Comme prévu, l’accusation réclame l’invalidation du procès et l’annulation des acquittements. Ce matin, ses conseils ont pris la parole pendant trente minutes pour défendre cette démarche. Le bureau du procureur dénonce des vices de procédure commis par la chambre de première instance. La substitut du procureur évoquait ce matin le fait que les magistrats avaient remis leurs motivations écrites six mois après avoir décidé d’acquitter l’ancien président et l’ancien ministre la Jeunesse de Côte d’Ivoire.
Pour rappel, le 15 janvier 2019, les juges de la chambre de première instance avaient prononcé l’acquittement de l’ancien chef de l’État ivoirien, à l’oral. Une décision présentée comme étant « prise à la majorité ». Et six mois plus tard, les juges avaient rendu leur mémoire écrit, détaillant les arguments qui avaient motivé l’acquittement. Cette décision d’acquittement « n’est pas un patchwork », souligne Me Gallmetzer Reinhold, elle aurait dû être prononcée au moment où le mémoire écrit était prêt.
Pour l’accusation, lorsqu’ils ont pris leur décision en janvier 2019, les juges ne pouvaient pas avoir eu le temps d’analyser les 4 600 pièces à conviction et les 96 témoignages présentés au cours des trois années dédiées à l’accusation. Elle estime donc que cela a eu un impact sur le résultat final, c’est-à-dire l’acquittement.
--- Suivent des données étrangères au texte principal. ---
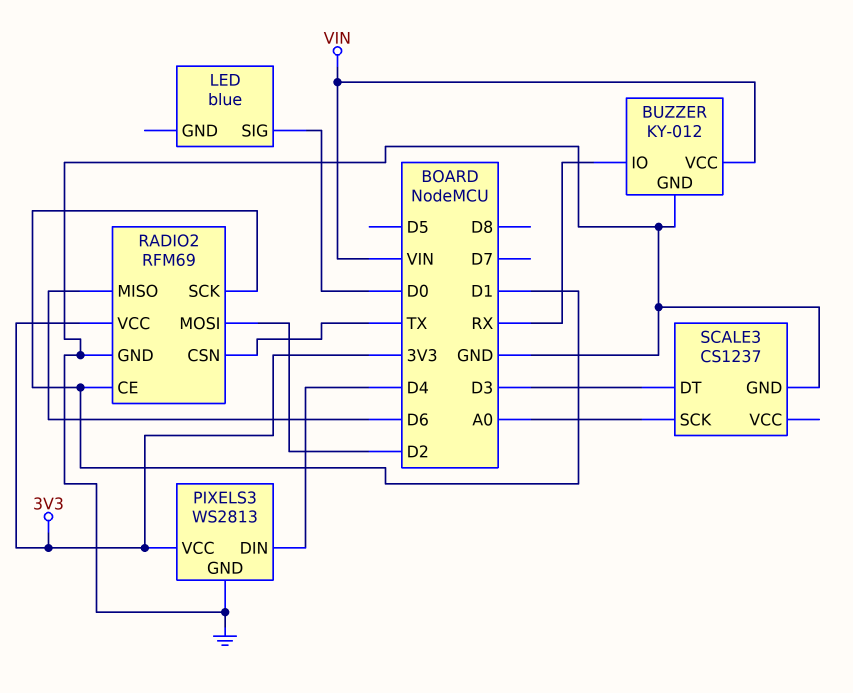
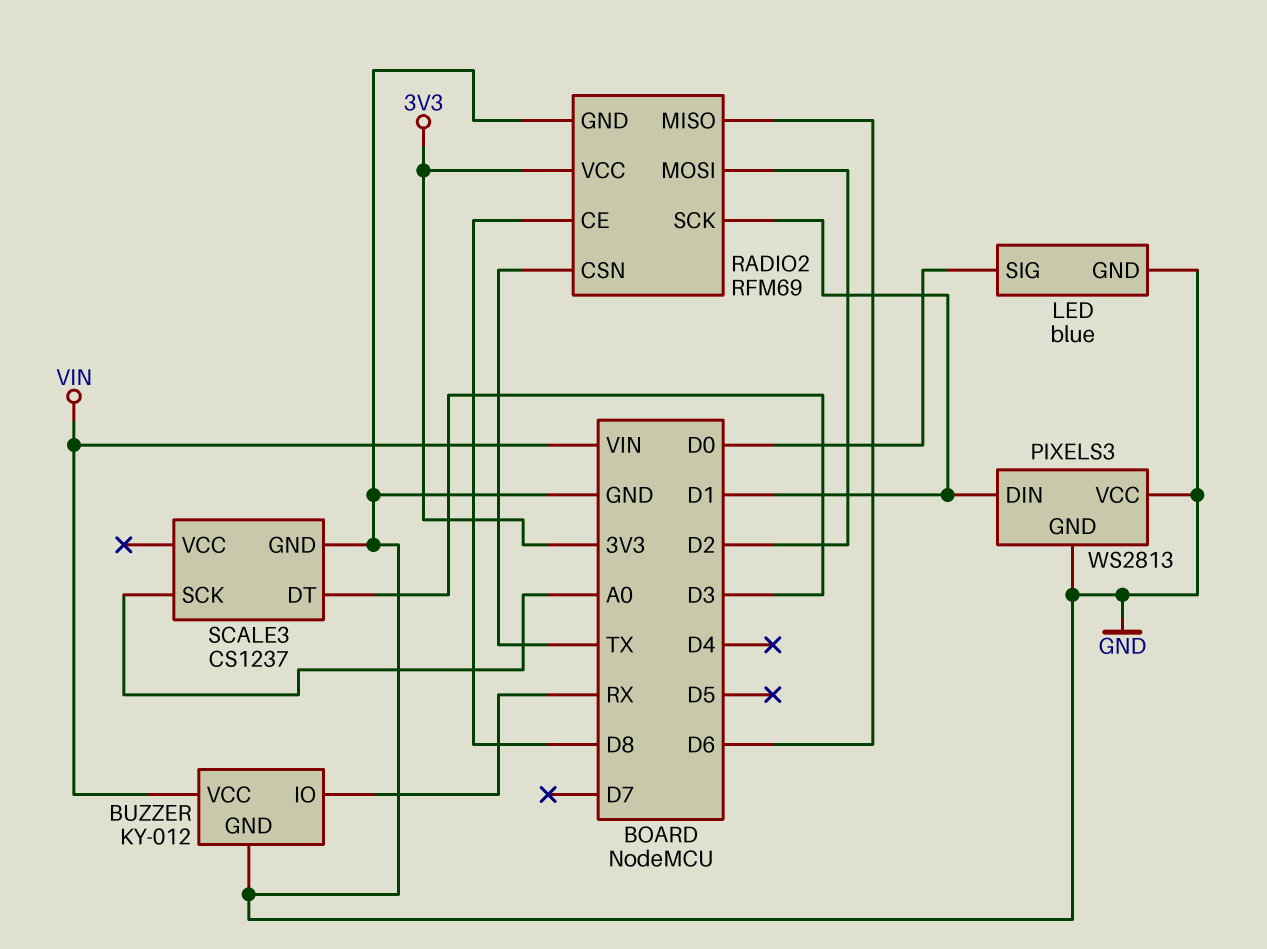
LED pin GND: none -> GND
PIXELS3 pin DIN: D4 -> D1
PIXELS3 pin VCC: 3V3 -> GND
RADIO2 pin CE: D1 -> D8

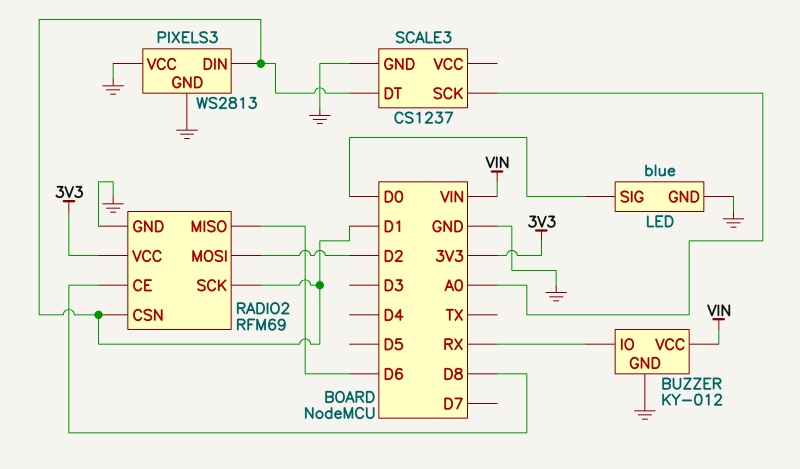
RADIO2 pin CSN: TX -> D1
SCALE3 pin DT: D3 -> D1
« Fondamentalement injustes »
Du côté des victimes, l’avocate a dénoncé des procédures « fondamentalement injustes ». Elle a aussi rappelé les divergences entre les trois juges, tout au long de l’affaire. Pour Me Paolina Massidda, le procès n’a pas permis de faire la lumière sur la crise de 2010-2011 : « Le droit à la vérité, à la justice et éventuellement à des réparations a été biaisé en raison de l’incapacité de la chambre de première instance à mener une procédure équitable. Nous avons identifié plusieurs erreurs dans la décision écrite des juges. Ils ne sont pas parvenus à faire la lumière sur la crise post-électorale en Côte d’Ivoire. »
Pour la défense, ces arguments ne sont pas fondés. Pendant deux ans, la procureure a eu le temps, de présenter son cas, les droits de Laurent Gbagbo étaient au cœur des démarches des juges. « Quelle justice aurait été rendue si les juges avaient attendu six mois de plus pour rendre leur décision », s’interroge Me Jacobs.
La Cour pénale internationale a pris des mesures spécifiques en raison de la pandémie de coronavirus. C’est donc une audience particulière sur la forme qui se tient pour trois jours. C’est une audience semi-virtuelle. Les membres de la CPI sont en télétravail depuis plusieurs semaines : c’est une reprise progressive. Tout a été fait pour respecter les gestes barrières : trois juges sur cinq siègent dans la salle d’audience, certains acteurs du procès participent à l’audience depuis une autre pièce du tribunal. Même si les Pays-Bas ne sont plus confinés, que les frontières européennes sont quasiment ouvertes, la Cour reste prudente, elle est donc restée fermée à la presse et au public.
Et seuls quelques acteurs sont présents dans la salle d’audience, dont Charles Blé Goudé, costume bien arrangé et masque sur le nez, qui réside à La Haye et s’est rendu ce matin à la Cour en vélo. De son côté, Laurent Gbagbo suit l’audience par vidéo depuis sa résidence de Bruxelles, tout comme Me Emmanuel Altit, son avocat principal. Les audiences ont été étalées sur trois jours, avec plusieurs pauses afin de corriger des erreurs techniques. C’était notamment le cas ce matin, au niveau de la traduction qui ne parvenait pas à suivre le rythme.